Vietnam posted a record 8.4 percent growth in 2005 but economic expansion has edged down since with businesses struggling to combat high inflation and a weak currency.
Industrial growth was sluggish at 3.81 percent while agriculture was also weak at 2.81 percent after a virus affected pigs, the GSO said.
"Economic growth in the first half is low due to difficulties in several sectors, especially in industrial production," according to the GSO report.
Analysts said the figures do not augur well for the months ahead.
"We expect that growth will disappoint for the rest of this year and next," Capital Economics said in briefing statement.
"We are keeping our forecasts for 2012 and 2013 at 5.0 percent and 5.5 percent respectively," it said, adding Friday's figures "represent a significant slowdown from the impressive rates... Vietnam was recording in the the middle of the last decade."

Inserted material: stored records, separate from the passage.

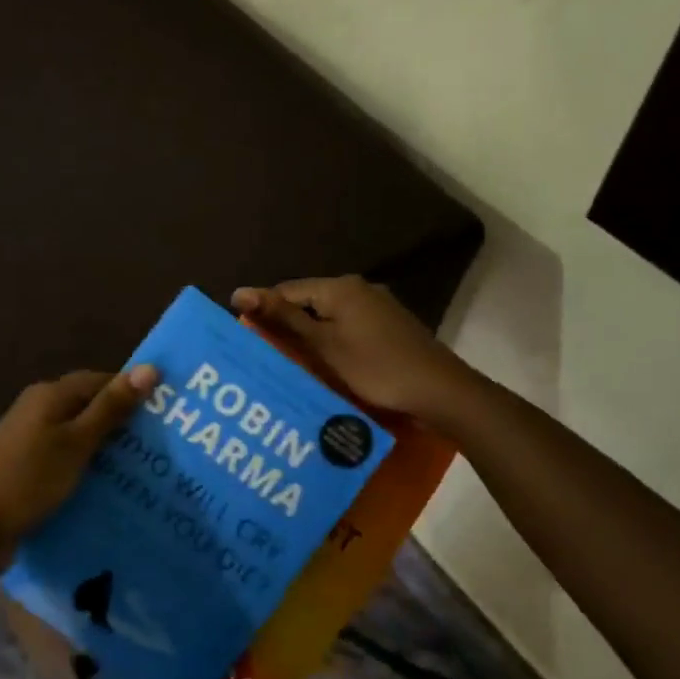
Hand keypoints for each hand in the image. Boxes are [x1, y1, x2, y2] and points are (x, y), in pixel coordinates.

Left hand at [0, 365, 160, 578]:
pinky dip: (89, 468)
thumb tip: (149, 367)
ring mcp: (30, 440)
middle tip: (164, 446)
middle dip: (124, 424)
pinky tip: (111, 487)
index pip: (101, 380)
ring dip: (108, 450)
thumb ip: (111, 408)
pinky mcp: (27, 468)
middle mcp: (39, 410)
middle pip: (90, 407)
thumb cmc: (28, 480)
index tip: (168, 412)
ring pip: (80, 436)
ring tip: (147, 469)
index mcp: (50, 395)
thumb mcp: (76, 443)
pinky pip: (67, 459)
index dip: (133, 392)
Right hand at [232, 276, 462, 420]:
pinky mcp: (388, 327)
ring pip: (328, 318)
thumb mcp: (323, 345)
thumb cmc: (375, 367)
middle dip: (285, 326)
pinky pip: (347, 328)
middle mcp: (358, 288)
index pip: (286, 291)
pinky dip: (330, 343)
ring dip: (308, 337)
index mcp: (339, 287)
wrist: (439, 391)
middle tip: (262, 354)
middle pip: (308, 303)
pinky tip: (323, 365)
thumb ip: (283, 318)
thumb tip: (240, 291)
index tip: (243, 337)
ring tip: (286, 362)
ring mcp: (377, 307)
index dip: (262, 311)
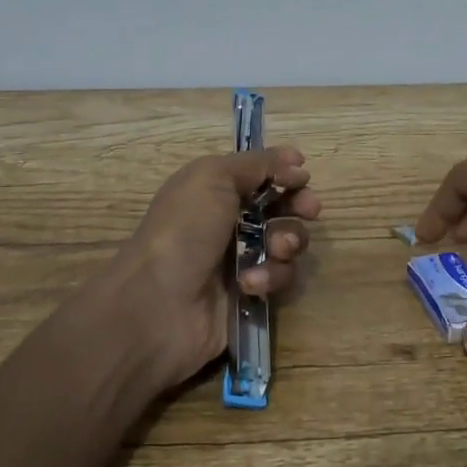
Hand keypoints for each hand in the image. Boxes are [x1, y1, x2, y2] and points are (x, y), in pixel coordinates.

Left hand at [110, 146, 321, 387]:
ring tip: (274, 250)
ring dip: (287, 242)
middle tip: (309, 210)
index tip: (303, 177)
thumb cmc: (183, 231)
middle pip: (281, 207)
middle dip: (298, 206)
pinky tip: (248, 283)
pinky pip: (279, 278)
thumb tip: (295, 161)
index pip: (261, 176)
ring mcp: (240, 260)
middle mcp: (229, 222)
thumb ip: (257, 164)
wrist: (157, 305)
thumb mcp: (213, 178)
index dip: (285, 174)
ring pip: (286, 243)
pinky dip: (269, 277)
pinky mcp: (249, 294)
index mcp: (215, 190)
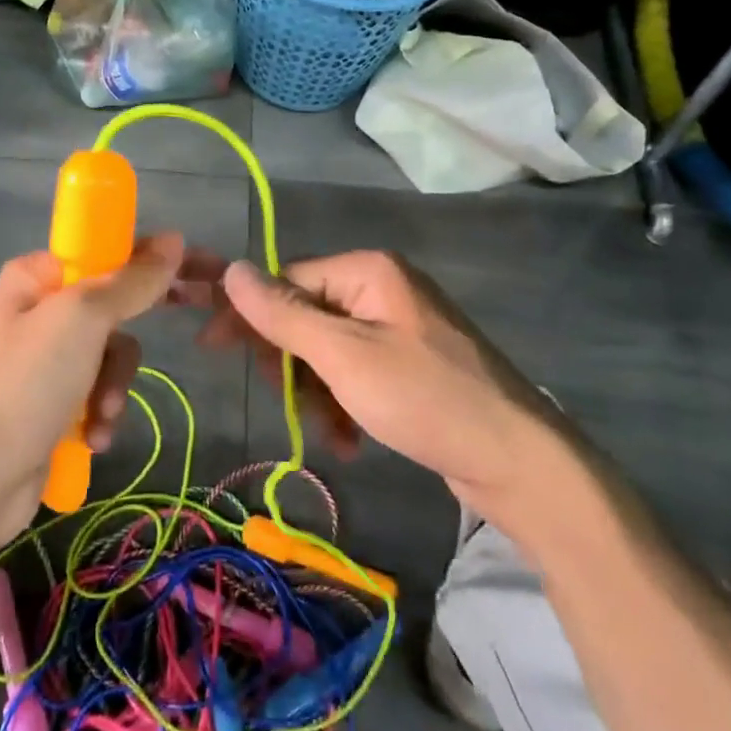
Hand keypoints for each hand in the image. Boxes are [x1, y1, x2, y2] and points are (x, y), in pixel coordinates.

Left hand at [0, 234, 184, 538]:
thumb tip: (175, 239)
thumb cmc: (26, 383)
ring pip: (110, 356)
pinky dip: (99, 413)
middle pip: (113, 308)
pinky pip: (96, 393)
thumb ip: (132, 280)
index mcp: (37, 276)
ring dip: (113, 387)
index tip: (194, 278)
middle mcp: (39, 311)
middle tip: (160, 346)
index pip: (106, 252)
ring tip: (100, 414)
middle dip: (125, 345)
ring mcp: (43, 360)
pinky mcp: (49, 403)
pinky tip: (91, 437)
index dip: (150, 263)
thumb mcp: (83, 319)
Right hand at [175, 249, 564, 511]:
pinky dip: (345, 405)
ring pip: (327, 352)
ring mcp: (400, 328)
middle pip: (305, 316)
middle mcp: (383, 289)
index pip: (286, 280)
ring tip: (332, 434)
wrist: (519, 462)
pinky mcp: (411, 364)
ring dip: (317, 394)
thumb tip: (230, 268)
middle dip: (291, 364)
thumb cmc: (425, 398)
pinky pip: (356, 373)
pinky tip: (350, 442)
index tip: (211, 347)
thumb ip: (283, 313)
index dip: (248, 315)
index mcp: (368, 271)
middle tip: (292, 404)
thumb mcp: (343, 356)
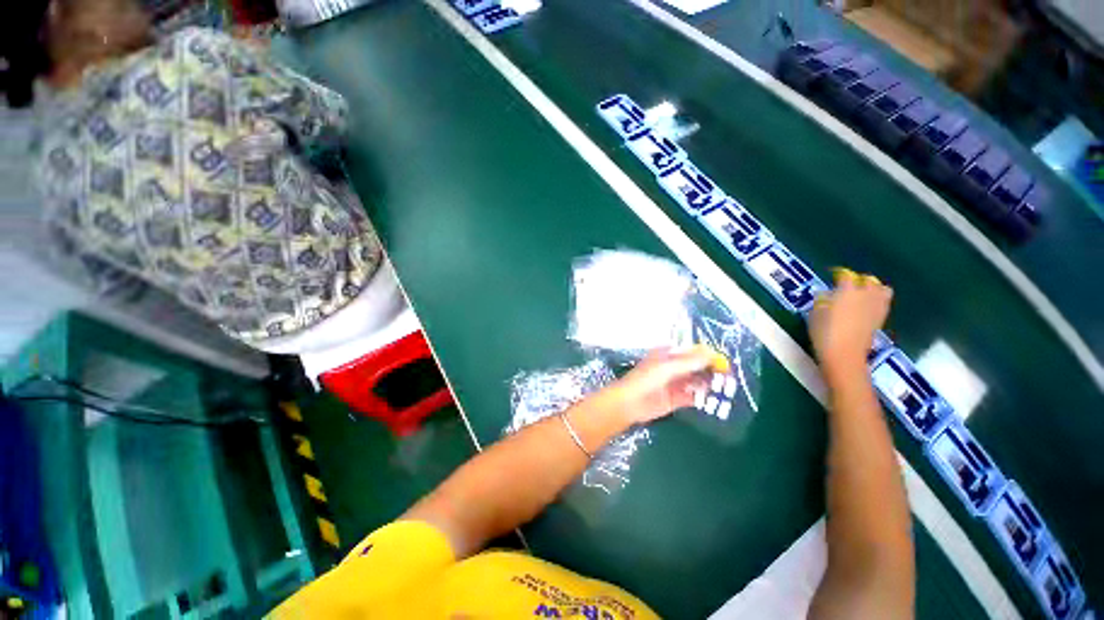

The communist country's government has successfully curbed high inflation with consumer prices slowing to their weakest pace in more than two years in June, at 6.9 percent year-on-year.
Economists have said the sharp cut in inflation is the result of tighter monetary policy and the fall of purchasing power in the local market.
Vietnam had for years enjoyed strong growth. But double-digit inflation, a large trade deficit and a currency in free fall forced the ruling Communist Party to seek a new development model.
Figures released Thursday showed the country had slashed its first half trade deficit by a factor of nearly ten to $690 million, a success in its fight against major macroeconomic imbalances.